_Task details_:
Retype all data exactly as given. Pictures should not be retyped.

_Extracted information_:
=-=-=

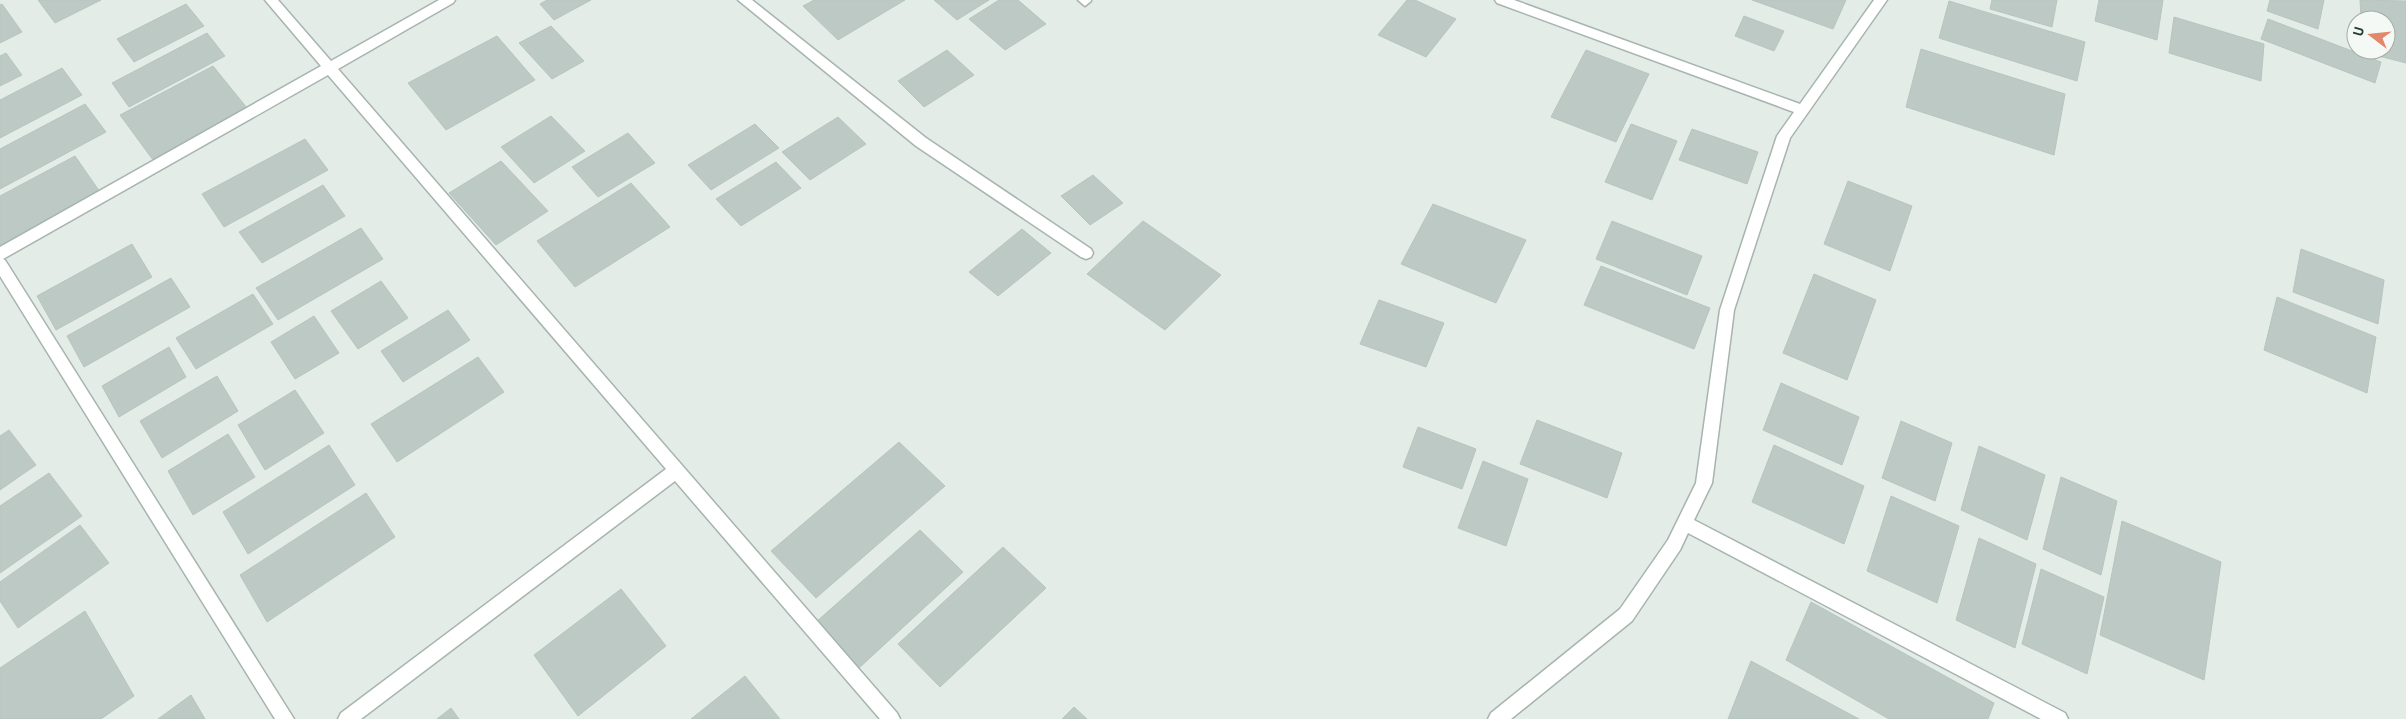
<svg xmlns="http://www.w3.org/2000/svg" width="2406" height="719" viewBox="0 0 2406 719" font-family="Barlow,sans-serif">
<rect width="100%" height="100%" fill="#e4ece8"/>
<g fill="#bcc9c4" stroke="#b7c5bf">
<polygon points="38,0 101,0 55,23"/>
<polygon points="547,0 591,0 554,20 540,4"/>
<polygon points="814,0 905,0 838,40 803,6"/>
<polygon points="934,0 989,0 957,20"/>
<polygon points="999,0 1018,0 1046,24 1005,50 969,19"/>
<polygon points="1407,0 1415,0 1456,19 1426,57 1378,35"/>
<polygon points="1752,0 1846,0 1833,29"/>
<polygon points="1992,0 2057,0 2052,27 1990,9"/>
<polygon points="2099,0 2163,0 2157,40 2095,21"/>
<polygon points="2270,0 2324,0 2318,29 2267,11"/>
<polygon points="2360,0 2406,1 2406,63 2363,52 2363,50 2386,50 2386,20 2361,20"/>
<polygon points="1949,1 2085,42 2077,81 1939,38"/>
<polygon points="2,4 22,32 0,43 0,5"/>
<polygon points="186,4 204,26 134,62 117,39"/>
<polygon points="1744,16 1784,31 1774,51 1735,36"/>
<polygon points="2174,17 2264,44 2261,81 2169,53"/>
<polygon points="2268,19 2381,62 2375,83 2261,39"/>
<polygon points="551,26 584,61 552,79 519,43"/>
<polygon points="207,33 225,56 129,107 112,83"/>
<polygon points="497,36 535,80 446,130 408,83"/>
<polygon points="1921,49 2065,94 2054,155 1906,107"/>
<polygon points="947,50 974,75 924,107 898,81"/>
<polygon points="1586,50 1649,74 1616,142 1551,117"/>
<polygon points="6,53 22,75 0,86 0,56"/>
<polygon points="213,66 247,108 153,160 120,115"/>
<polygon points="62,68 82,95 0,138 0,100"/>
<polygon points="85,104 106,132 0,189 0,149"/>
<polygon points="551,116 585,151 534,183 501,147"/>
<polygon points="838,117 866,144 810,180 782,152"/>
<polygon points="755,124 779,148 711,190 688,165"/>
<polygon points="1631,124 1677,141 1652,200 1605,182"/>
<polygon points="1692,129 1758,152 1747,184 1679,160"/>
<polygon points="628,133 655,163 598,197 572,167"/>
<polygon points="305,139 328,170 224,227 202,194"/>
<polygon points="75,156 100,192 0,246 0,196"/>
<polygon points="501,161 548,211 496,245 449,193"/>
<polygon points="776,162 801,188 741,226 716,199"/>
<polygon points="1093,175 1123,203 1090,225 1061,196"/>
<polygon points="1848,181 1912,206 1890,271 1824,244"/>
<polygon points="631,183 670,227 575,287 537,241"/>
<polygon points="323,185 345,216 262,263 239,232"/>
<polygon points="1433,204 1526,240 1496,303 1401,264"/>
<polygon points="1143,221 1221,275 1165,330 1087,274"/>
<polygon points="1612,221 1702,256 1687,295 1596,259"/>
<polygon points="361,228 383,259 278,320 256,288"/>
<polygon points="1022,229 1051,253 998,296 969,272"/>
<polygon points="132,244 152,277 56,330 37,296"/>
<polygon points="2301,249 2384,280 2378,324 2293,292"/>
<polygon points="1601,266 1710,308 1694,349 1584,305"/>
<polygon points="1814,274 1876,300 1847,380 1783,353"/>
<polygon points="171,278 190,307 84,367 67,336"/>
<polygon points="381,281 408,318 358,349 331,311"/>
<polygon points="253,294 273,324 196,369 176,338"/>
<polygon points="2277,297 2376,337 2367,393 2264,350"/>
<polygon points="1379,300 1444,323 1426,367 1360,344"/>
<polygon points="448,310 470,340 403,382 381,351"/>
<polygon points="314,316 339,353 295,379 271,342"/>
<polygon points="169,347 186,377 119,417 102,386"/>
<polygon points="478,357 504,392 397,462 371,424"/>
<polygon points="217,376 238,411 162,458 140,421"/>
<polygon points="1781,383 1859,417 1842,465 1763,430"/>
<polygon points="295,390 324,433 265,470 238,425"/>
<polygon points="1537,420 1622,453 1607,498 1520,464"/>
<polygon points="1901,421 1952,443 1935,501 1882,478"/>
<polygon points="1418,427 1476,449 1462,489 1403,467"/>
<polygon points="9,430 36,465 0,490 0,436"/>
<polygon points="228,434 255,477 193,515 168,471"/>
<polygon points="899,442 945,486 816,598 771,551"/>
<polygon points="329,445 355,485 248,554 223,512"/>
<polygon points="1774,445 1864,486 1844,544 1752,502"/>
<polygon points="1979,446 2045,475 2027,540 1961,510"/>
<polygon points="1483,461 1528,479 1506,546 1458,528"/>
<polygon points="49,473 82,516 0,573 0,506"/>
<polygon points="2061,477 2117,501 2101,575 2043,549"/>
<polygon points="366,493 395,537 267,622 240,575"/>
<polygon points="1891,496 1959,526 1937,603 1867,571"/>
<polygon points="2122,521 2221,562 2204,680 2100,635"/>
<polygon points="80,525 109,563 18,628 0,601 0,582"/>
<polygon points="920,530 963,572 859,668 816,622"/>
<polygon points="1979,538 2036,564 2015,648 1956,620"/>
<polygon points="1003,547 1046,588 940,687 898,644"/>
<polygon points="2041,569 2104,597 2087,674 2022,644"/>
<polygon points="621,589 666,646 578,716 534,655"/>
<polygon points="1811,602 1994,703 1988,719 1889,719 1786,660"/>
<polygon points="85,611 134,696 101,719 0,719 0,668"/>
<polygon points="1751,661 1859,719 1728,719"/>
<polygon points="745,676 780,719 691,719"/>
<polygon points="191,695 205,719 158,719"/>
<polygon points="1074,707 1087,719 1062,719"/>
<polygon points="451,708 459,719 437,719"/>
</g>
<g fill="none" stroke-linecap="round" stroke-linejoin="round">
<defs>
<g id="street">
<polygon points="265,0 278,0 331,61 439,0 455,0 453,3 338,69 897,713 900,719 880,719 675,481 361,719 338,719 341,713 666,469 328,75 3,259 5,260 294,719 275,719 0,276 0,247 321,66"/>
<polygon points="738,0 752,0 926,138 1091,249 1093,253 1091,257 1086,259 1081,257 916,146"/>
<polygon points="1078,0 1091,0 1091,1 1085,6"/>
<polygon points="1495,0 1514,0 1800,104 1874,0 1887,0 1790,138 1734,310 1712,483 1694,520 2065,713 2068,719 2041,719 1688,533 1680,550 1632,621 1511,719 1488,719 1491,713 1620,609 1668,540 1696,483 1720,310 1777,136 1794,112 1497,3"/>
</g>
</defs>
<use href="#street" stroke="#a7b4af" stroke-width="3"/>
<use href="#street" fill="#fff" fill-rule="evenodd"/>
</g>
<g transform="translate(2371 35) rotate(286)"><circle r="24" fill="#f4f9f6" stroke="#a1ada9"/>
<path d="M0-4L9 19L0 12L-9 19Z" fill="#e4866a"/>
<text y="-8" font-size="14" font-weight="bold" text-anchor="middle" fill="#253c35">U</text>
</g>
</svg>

=-=-=

_Exercise answer_:
<svg xmlns="http://www.w3.org/2000/svg" width="2406" height="719" viewBox="0 0 2406 719" font-family="Barlow,sans-serif">
<rect width="100%" height="100%" fill="#e4ece8"/>
<g fill="#bcc9c4" stroke="#b7c5bf">
<polygon points="38,0 101,0 55,23"/>
<polygon points="547,0 591,0 554,20 540,4"/>
<polygon points="814,0 905,0 838,40 803,6"/>
<polygon points="934,0 989,0 957,20"/>
<polygon points="999,0 1018,0 1046,24 1005,50 969,19"/>
<polygon points="1407,0 1415,0 1456,19 1426,57 1378,35"/>
<polygon points="1752,0 1846,0 1833,29"/>
<polygon points="1992,0 2057,0 2052,27 1990,9"/>
<polygon points="2099,0 2163,0 2157,40 2095,21"/>
<polygon points="2270,0 2324,0 2318,29 2267,11"/>
<polygon points="2360,0 2406,1 2406,63 2363,52 2363,50 2386,50 2386,20 2361,20"/>
<polygon points="1949,1 2085,42 2077,81 1939,38"/>
<polygon points="2,4 22,32 0,43 0,5"/>
<polygon points="186,4 204,26 134,62 117,39"/>
<polygon points="1744,16 1784,31 1774,51 1735,36"/>
<polygon points="2174,17 2264,44 2261,81 2169,53"/>
<polygon points="2268,19 2381,62 2375,83 2261,39"/>
<polygon points="551,26 584,61 552,79 519,43"/>
<polygon points="207,33 225,56 129,107 112,83"/>
<polygon points="497,36 535,80 446,130 408,83"/>
<polygon points="1921,49 2065,94 2054,155 1906,107"/>
<polygon points="947,50 974,75 924,107 898,81"/>
<polygon points="1586,50 1649,74 1616,142 1551,117"/>
<polygon points="6,53 22,75 0,86 0,56"/>
<polygon points="213,66 247,108 153,160 120,115"/>
<polygon points="62,68 82,95 0,138 0,100"/>
<polygon points="85,104 106,132 0,189 0,149"/>
<polygon points="551,116 585,151 534,183 501,147"/>
<polygon points="838,117 866,144 810,180 782,152"/>
<polygon points="755,124 779,148 711,190 688,165"/>
<polygon points="1631,124 1677,141 1652,200 1605,182"/>
<polygon points="1692,129 1758,152 1747,184 1679,160"/>
<polygon points="628,133 655,163 598,197 572,167"/>
<polygon points="305,139 328,170 224,227 202,194"/>
<polygon points="75,156 100,192 0,246 0,196"/>
<polygon points="501,161 548,211 496,245 449,193"/>
<polygon points="776,162 801,188 741,226 716,199"/>
<polygon points="1093,175 1123,203 1090,225 1061,196"/>
<polygon points="1848,181 1912,206 1890,271 1824,244"/>
<polygon points="631,183 670,227 575,287 537,241"/>
<polygon points="323,185 345,216 262,263 239,232"/>
<polygon points="1433,204 1526,240 1496,303 1401,264"/>
<polygon points="1143,221 1221,275 1165,330 1087,274"/>
<polygon points="1612,221 1702,256 1687,295 1596,259"/>
<polygon points="361,228 383,259 278,320 256,288"/>
<polygon points="1022,229 1051,253 998,296 969,272"/>
<polygon points="132,244 152,277 56,330 37,296"/>
<polygon points="2301,249 2384,280 2378,324 2293,292"/>
<polygon points="1601,266 1710,308 1694,349 1584,305"/>
<polygon points="1814,274 1876,300 1847,380 1783,353"/>
<polygon points="171,278 190,307 84,367 67,336"/>
<polygon points="381,281 408,318 358,349 331,311"/>
<polygon points="253,294 273,324 196,369 176,338"/>
<polygon points="2277,297 2376,337 2367,393 2264,350"/>
<polygon points="1379,300 1444,323 1426,367 1360,344"/>
<polygon points="448,310 470,340 403,382 381,351"/>
<polygon points="314,316 339,353 295,379 271,342"/>
<polygon points="169,347 186,377 119,417 102,386"/>
<polygon points="478,357 504,392 397,462 371,424"/>
<polygon points="217,376 238,411 162,458 140,421"/>
<polygon points="1781,383 1859,417 1842,465 1763,430"/>
<polygon points="295,390 324,433 265,470 238,425"/>
<polygon points="1537,420 1622,453 1607,498 1520,464"/>
<polygon points="1901,421 1952,443 1935,501 1882,478"/>
<polygon points="1418,427 1476,449 1462,489 1403,467"/>
<polygon points="9,430 36,465 0,490 0,436"/>
<polygon points="228,434 255,477 193,515 168,471"/>
<polygon points="899,442 945,486 816,598 771,551"/>
<polygon points="329,445 355,485 248,554 223,512"/>
<polygon points="1774,445 1864,486 1844,544 1752,502"/>
<polygon points="1979,446 2045,475 2027,540 1961,510"/>
<polygon points="1483,461 1528,479 1506,546 1458,528"/>
<polygon points="49,473 82,516 0,573 0,506"/>
<polygon points="2061,477 2117,501 2101,575 2043,549"/>
<polygon points="366,493 395,537 267,622 240,575"/>
<polygon points="1891,496 1959,526 1937,603 1867,571"/>
<polygon points="2122,521 2221,562 2204,680 2100,635"/>
<polygon points="80,525 109,563 18,628 0,601 0,582"/>
<polygon points="920,530 963,572 859,668 816,622"/>
<polygon points="1979,538 2036,564 2015,648 1956,620"/>
<polygon points="1003,547 1046,588 940,687 898,644"/>
<polygon points="2041,569 2104,597 2087,674 2022,644"/>
<polygon points="621,589 666,646 578,716 534,655"/>
<polygon points="1811,602 1994,703 1988,719 1889,719 1786,660"/>
<polygon points="85,611 134,696 101,719 0,719 0,668"/>
<polygon points="1751,661 1859,719 1728,719"/>
<polygon points="745,676 780,719 691,719"/>
<polygon points="191,695 205,719 158,719"/>
<polygon points="1074,707 1087,719 1062,719"/>
<polygon points="451,708 459,719 437,719"/>
</g>
<g fill="none" stroke-linecap="round" stroke-linejoin="round">
<defs>
<g id="street">
<polygon points="265,0 278,0 331,61 439,0 455,0 453,3 338,69 897,713 900,719 880,719 675,481 361,719 338,719 341,713 666,469 328,75 3,259 5,260 294,719 275,719 0,276 0,247 321,66"/>
<polygon points="738,0 752,0 926,138 1091,249 1093,253 1091,257 1086,259 1081,257 916,146"/>
<polygon points="1078,0 1091,0 1091,1 1085,6"/>
<polygon points="1495,0 1514,0 1800,104 1874,0 1887,0 1790,138 1734,310 1712,483 1694,520 2065,713 2068,719 2041,719 1688,533 1680,550 1632,621 1511,719 1488,719 1491,713 1620,609 1668,540 1696,483 1720,310 1777,136 1794,112 1497,3"/>
</g>
</defs>
<use href="#street" stroke="#a7b4af" stroke-width="3"/>
<use href="#street" fill="#fff" fill-rule="evenodd"/>
</g>
<g transform="translate(2371 35) rotate(286)"><circle r="24" fill="#f4f9f6" stroke="#a1ada9"/>
<path d="M0-4L9 19L0 12L-9 19Z" fill="#e4866a"/>
<text y="-8" font-size="14" font-weight="bold" text-anchor="middle" fill="#253c35">U</text>
</g>
</svg>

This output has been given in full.